Using the post below about the StreamsProvider interface, decide whether each statement agrees with it. For each, answer yes or no and quote the words from the post that decide it: (a) Matt Franklin says he will open a ticket for the change. (b) The provider knows when it will next be polled. (c) Matt Franklin says everyone agrees an isRunning method should be added to the builder.

### Text provided
--- START ---

Re: Proposing Changes to the StreamsProvider interface and StreamsProviderTask

Posted by "Matthew Hager [W2O Digital]" <mh...@w2odigital.com>.

:+1: right now they have no way to talk to each other. Provider doesn't know when he is going to be polled again and the builder implementation has no idea if the provider is done providing.

Sent from my iPhone

> On Jun 12, 2014, at 8:51 AM, Matt Franklin <m....@gmail.com> wrote:
> 
> Do we have consensus on next steps?  From what I can see, everyone agrees
> that the addition of an isRunning method to the provider makes sense.  I
> will create a ticket and commit that change; but, I encourage others to
> continue discussion on the next steps for improvement.

--- END ---

### Source data
--- START ---

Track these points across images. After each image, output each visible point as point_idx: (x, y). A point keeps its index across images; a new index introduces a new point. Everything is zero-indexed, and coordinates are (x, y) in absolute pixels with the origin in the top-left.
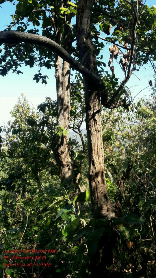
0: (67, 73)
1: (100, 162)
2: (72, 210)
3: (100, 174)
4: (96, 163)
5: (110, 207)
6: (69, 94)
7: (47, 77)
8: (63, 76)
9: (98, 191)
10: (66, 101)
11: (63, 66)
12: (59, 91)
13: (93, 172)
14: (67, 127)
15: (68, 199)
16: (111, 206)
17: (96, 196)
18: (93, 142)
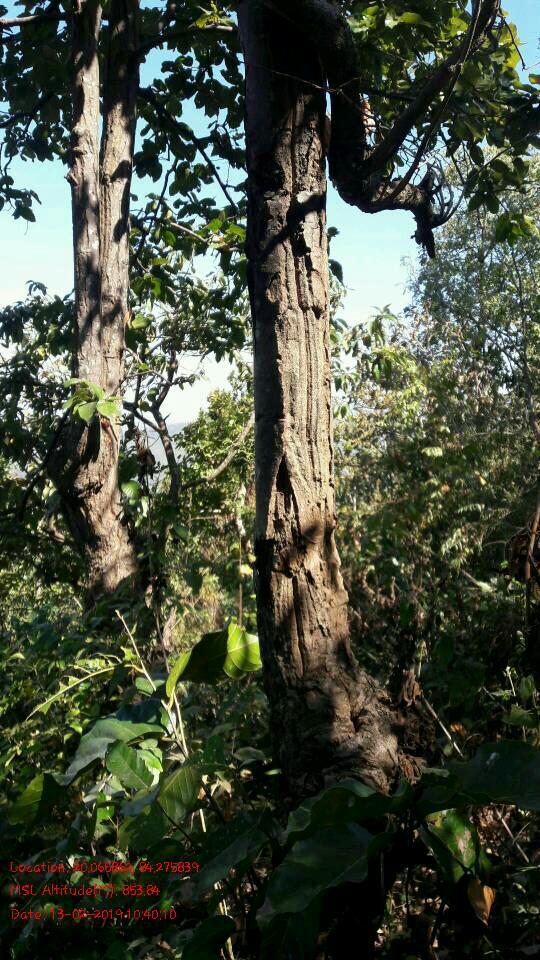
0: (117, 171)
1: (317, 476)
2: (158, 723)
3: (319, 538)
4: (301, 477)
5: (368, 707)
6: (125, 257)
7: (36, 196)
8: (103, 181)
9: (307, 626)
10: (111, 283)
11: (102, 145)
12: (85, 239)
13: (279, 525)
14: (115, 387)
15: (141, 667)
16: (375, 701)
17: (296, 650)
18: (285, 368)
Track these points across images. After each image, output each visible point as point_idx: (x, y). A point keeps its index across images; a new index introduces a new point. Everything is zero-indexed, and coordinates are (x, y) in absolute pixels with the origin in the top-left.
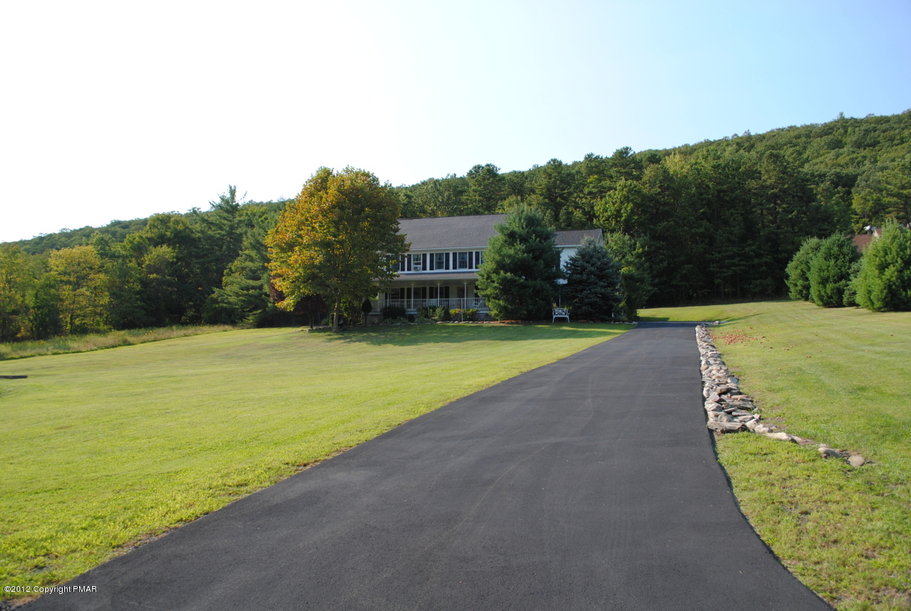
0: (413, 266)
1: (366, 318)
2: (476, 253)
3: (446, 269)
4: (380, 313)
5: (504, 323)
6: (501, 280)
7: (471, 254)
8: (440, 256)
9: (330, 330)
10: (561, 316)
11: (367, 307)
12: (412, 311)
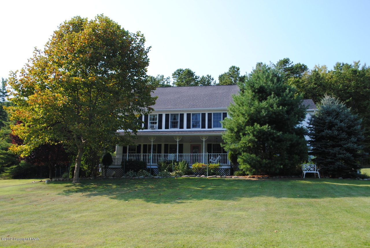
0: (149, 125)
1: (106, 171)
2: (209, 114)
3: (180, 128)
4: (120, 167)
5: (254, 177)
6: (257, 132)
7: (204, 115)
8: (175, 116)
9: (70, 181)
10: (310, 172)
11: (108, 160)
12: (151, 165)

--- END ---

### Solution for this problem
(a) Yes: "will create a ticket and commit that change"
(b) No: "Provider doesn't know when he is going to be polled again"
(c) No: "the addition of an isRunning method to the provider makes sense"